Berlin Wall = Berliner Mauer

This is a special card I received in early April through a swap with user Morgaine. I saw that I had several US state map cards that she didn't have in her enormous collection, and in return she sent me this very special card. The Berlin Wall was erected in 1961 and remained in place until 1989. 

At the end of World War II, Germany was divided into four occupation zones, one-quarter each being occupied by the US, Britain, France, and the Soviet Union. Additionally, Berlin, the German capital, was divided into four zones, although it was technically located squarely in the Soviet occupation zone. 

As time passed, West Germany, or the Federal Republic of Germany, developed a Western capitalist economy and experienced great economic growth. East Germany, or the German Democratic Republic, established an authoritarian-type government with a Soviet-style planned economy. It did not experience the economic growth seen in the west, and many East Germans wanted to emigrate to West Germany.

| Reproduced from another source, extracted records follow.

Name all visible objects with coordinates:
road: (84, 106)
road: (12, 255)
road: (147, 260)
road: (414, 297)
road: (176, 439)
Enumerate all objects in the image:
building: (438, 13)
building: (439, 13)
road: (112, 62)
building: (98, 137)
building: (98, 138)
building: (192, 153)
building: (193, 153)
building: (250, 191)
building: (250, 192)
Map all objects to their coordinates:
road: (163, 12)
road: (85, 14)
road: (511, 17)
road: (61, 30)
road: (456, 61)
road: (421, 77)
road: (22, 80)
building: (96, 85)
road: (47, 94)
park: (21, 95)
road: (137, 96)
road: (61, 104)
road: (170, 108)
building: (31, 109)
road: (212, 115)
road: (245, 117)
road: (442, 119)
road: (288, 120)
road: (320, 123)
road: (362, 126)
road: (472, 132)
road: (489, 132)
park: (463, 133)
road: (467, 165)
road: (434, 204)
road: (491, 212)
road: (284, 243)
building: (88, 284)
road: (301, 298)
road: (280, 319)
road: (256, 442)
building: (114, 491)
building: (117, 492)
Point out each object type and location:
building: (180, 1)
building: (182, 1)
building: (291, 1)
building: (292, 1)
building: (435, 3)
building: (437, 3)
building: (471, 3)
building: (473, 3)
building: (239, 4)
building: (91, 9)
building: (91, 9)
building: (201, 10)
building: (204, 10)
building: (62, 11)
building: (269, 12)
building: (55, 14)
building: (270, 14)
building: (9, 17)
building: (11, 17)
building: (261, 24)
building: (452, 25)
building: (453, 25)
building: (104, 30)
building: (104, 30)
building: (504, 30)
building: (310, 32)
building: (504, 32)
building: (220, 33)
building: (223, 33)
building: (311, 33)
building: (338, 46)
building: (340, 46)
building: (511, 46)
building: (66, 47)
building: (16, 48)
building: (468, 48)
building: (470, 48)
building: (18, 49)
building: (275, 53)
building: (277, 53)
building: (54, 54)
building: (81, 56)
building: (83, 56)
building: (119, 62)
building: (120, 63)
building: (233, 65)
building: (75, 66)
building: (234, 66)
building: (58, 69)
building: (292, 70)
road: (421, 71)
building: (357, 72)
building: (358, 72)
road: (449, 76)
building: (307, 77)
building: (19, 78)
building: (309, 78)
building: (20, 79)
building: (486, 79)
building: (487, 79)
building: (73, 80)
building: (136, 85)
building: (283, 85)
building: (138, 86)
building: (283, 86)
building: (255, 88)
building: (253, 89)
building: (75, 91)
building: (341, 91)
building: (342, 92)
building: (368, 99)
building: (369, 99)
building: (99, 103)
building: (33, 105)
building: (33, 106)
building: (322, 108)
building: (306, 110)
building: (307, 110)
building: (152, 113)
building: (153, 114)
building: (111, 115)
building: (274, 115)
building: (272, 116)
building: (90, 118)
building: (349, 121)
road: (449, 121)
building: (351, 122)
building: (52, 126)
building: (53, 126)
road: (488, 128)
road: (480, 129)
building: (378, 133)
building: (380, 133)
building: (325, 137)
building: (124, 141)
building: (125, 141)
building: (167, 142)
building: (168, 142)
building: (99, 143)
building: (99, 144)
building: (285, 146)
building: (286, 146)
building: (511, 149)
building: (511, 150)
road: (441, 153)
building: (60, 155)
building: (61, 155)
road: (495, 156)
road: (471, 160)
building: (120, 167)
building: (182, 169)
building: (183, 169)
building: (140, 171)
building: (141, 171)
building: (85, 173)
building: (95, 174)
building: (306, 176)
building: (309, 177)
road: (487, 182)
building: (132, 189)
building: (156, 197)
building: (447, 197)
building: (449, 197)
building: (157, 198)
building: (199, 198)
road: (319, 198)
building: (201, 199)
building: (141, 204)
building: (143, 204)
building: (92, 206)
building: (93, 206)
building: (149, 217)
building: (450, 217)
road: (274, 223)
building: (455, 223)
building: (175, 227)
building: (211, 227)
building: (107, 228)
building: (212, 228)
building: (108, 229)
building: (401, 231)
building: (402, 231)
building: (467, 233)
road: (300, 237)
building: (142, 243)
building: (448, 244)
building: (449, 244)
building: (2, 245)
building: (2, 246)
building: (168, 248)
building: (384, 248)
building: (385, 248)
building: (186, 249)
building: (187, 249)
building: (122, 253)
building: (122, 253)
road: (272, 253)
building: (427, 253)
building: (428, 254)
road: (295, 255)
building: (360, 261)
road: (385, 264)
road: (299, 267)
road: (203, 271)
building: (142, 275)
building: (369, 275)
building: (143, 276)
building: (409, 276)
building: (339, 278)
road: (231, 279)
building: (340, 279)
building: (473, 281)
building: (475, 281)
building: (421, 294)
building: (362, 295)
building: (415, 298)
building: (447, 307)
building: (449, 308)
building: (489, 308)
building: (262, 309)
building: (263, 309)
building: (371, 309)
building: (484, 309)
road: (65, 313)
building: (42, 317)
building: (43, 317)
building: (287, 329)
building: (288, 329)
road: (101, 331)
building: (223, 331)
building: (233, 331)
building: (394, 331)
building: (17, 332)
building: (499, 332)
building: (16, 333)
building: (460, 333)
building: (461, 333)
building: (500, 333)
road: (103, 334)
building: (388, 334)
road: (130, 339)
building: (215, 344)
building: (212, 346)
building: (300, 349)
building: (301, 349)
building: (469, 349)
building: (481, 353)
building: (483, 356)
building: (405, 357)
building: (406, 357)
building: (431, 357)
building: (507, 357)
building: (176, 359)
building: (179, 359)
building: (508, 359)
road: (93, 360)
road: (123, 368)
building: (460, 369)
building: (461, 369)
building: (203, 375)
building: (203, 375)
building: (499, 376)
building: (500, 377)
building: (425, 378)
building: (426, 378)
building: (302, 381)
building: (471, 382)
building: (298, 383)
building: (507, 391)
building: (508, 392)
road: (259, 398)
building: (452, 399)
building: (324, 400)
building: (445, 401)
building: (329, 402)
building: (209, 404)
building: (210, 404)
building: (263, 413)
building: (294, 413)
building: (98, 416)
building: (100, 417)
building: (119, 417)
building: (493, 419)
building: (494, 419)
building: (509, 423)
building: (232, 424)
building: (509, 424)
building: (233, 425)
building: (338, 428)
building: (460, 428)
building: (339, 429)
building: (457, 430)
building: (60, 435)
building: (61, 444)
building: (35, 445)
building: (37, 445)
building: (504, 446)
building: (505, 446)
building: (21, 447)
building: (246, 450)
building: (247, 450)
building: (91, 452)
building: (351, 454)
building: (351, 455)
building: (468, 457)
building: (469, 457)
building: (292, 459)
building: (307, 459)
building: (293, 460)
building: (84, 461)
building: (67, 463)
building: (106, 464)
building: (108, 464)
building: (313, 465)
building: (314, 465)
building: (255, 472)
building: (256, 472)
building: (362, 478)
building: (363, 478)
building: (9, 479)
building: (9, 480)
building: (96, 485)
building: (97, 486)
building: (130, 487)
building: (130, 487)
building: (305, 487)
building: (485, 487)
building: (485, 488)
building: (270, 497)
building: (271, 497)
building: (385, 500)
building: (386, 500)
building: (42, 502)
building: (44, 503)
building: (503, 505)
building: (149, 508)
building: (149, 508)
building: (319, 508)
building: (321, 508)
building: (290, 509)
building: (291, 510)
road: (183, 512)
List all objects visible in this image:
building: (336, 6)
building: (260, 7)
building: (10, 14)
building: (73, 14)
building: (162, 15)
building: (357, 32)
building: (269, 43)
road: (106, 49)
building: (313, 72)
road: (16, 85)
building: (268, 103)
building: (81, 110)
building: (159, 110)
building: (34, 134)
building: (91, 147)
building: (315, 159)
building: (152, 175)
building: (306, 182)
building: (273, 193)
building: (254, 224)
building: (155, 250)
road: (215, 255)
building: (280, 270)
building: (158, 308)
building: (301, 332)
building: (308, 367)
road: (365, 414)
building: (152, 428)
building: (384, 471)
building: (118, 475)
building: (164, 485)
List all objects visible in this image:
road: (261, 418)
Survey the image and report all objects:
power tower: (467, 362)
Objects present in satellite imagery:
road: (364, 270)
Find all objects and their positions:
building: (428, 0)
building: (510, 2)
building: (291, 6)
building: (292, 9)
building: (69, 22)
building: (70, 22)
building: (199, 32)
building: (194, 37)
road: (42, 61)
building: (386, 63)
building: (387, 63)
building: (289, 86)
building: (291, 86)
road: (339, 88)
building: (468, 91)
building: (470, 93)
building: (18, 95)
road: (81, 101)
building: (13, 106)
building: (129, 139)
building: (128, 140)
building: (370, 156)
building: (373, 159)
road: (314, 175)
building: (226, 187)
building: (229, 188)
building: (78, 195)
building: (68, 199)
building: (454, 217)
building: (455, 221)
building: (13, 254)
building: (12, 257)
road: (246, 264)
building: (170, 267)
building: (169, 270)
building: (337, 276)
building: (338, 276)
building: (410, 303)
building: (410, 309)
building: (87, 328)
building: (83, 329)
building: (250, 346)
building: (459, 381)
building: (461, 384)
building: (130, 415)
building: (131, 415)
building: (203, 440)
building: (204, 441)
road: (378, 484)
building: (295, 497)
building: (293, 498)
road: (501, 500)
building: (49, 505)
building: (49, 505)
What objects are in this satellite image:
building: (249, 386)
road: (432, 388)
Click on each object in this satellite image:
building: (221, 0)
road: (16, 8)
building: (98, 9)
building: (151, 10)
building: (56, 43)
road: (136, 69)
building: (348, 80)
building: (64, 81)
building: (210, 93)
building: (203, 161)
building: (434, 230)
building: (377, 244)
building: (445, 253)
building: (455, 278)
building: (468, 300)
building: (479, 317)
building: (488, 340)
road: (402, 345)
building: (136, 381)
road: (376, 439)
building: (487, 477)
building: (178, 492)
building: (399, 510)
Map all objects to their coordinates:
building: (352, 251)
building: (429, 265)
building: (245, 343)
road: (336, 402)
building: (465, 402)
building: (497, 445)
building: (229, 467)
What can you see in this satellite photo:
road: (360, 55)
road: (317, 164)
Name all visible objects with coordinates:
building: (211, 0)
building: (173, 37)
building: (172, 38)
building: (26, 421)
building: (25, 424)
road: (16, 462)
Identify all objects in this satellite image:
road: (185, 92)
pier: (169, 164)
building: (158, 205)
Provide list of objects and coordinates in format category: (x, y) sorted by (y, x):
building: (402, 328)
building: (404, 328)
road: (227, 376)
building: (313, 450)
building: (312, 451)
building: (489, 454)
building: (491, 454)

As tensions grew between capitalist countries and the Soviet Bloc, East German leaders met with Joseph Stalin in 1952 and decided that movement between East and West Germany (and any crossing of Soviet borders, period) was no longer tolerable, and a barbed wire fence was erected to prevent border-crossing from West to East Germany. The border continued to remain open in Berlin, however, until 1961. Between 1952 and 1961, many people emigrated from East Germany to the West, a phenomenon that includes the "Brain Drain," or the mass exodus of scholars from East Germany (most famously, perhaps, was Albert Einstein). It is estimated that 20% of all East Germans left for West Germany and elsewhere by 1961.

The Berlin Wall became a symbol for the Cold War struggle between the West and the Soviet Union, and its dismantling in 1989 signaled a victory for peace among the participating nations.